Figure understanding tasks:
○ ○ ○ ○ ○ ○ ○
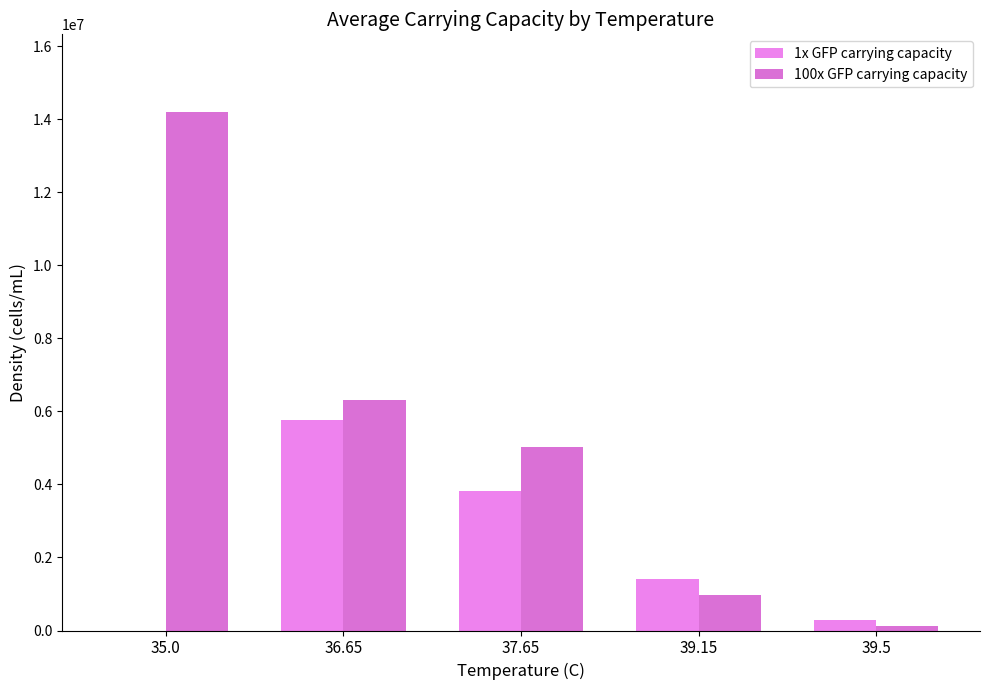

True or false: 1x GFP carrying capacity has a value of 2474879.5 at 39.15.

False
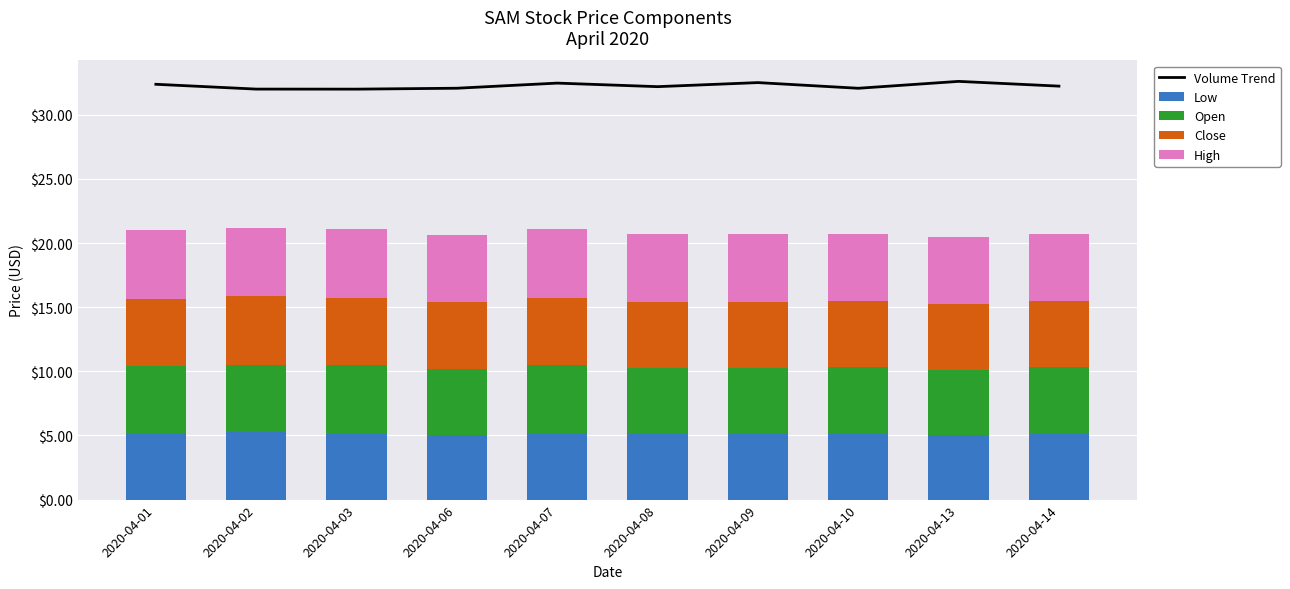

Read the Open value at 2020-04-01.

5.2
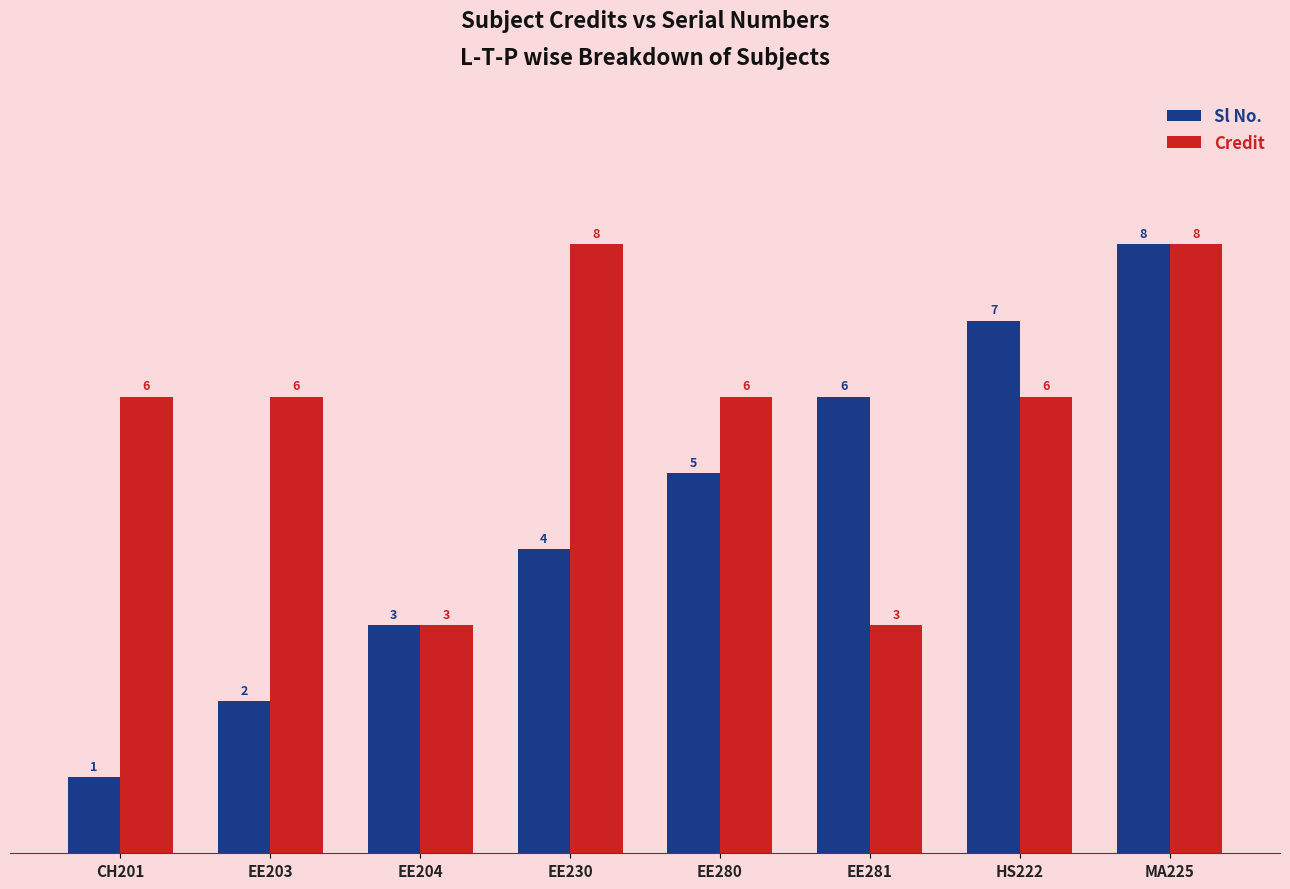

Where is Sl No. nearest to the value 4?

EE230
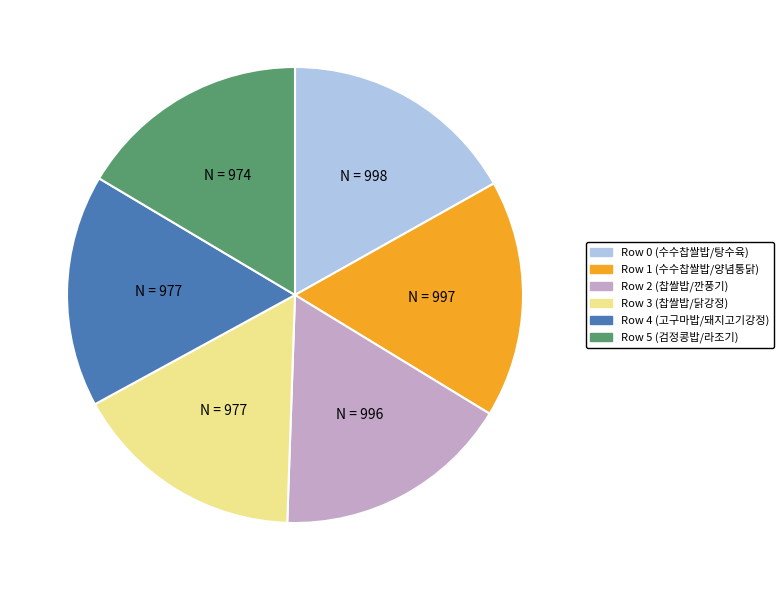

Is there a majority slice in this chart?

No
○ ○ ○ ○ ○ ○ ○
**DIRECTIVE**
Turn the lines of the material above into a Markdown table with the columns "Row" and "Text", where Row holds a running number and Text holds one line, skipping blank lines. Leave the pictures out.

**SOLUTION FOR THIS TASK**
| Row | Text |
|---|---|
| 1 | True or false: 1x GFP carrying capacity has a value of 2474879.5 at 39.15. |
| 2 | False |
| 3 | Read the Open value at 2020-04-01. |
| 4 | 5.2 |
| 5 | Where is Sl No. nearest to the value 4? |
| 6 | EE230 |
| 7 | Is there a majority slice in this chart? |
| 8 | No |